Belgian Textgain develops LLM to detect hate speech

Belgian Textgain develops LLM to detect hate speech

In Belgium, Textgain is building the first AI model capable of detecting hate speech online in all official European languages. The finalised model is expected in the summer of 2025.

Textgain is developing AI that identifies social problems and contributes to their solution. The LLM CaLICO will be the result of that. CaLICO will detect online hate speech in all official European languages.

No reuse of known LLMs

The language model will be developed in Belgium over the next 12 months. Textgain is, in fact, a spin-off of the University of Antwerp.

According to Textgain CEO Guy De Pauw, this affiliation is why the company can develop technologies to address such social problems. “Large language models, certainly the commercial ones, refuse to process toxic language. This makes it virtually impossible to use them to process hate speech, for example. We are now building from scratch our own language model that can process this kind of content but not produce it ourselves.” Herein also lies immediately the reason why Textgain is developing its own LLM and not building products with, for example, the model of OpenAI or Google.
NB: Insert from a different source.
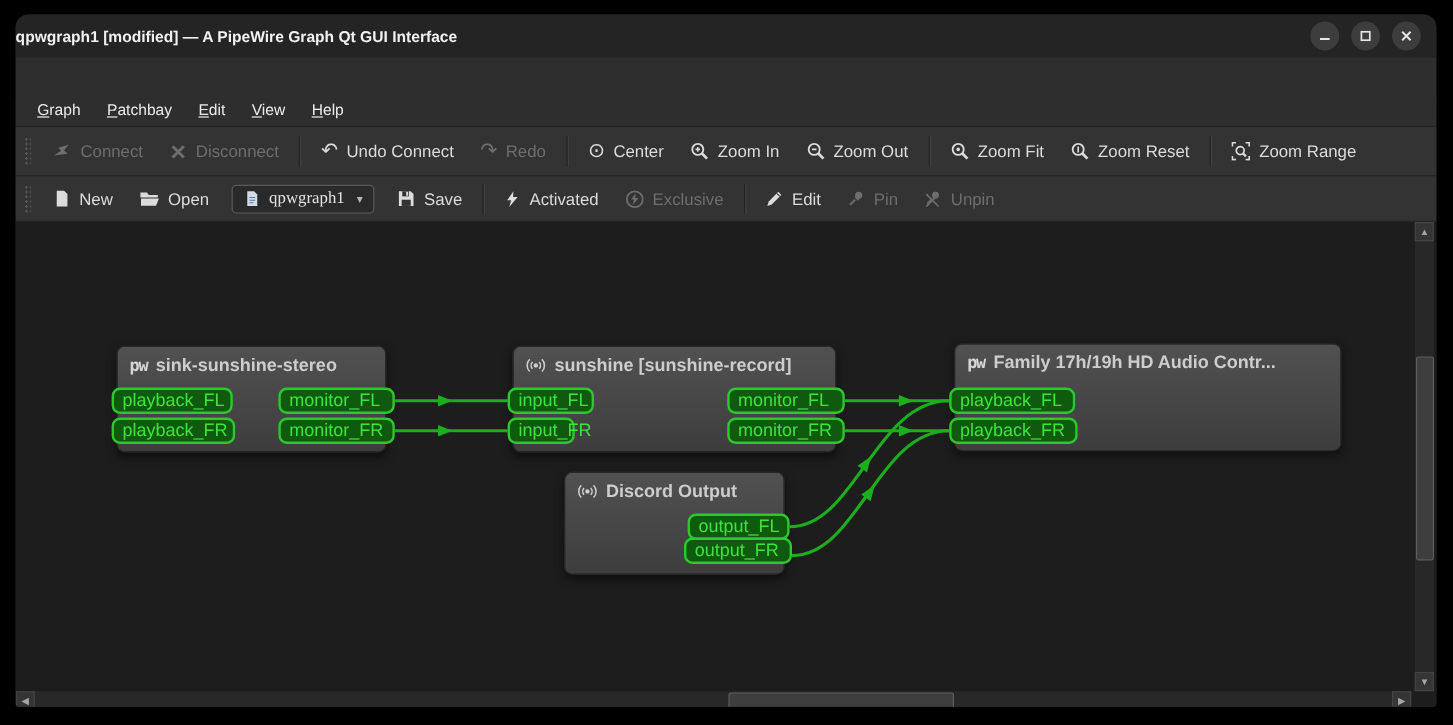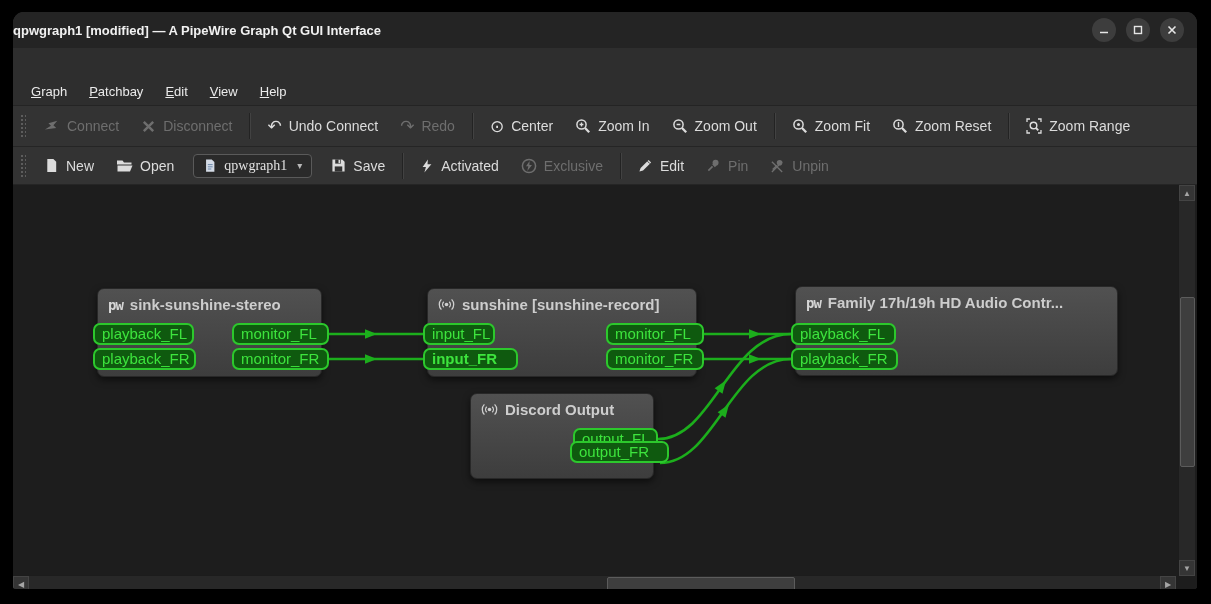"input_FR" div.port { font-weight: bold -> none; width: 95px -> 56px }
Guy De Pauw, CEO of Textgain.

Hate speech as an online problem

Although commercial companies are not interested in fighting hate speech, according to De Pauw, there is reason to fight it smarter and better. Indeed, online platforms are required within Europe to eliminate the spread of hate speech as quickly as possible. These rules were included in the Digital Services Act. A model such as CaLICO can support these platforms in complying with such legislation.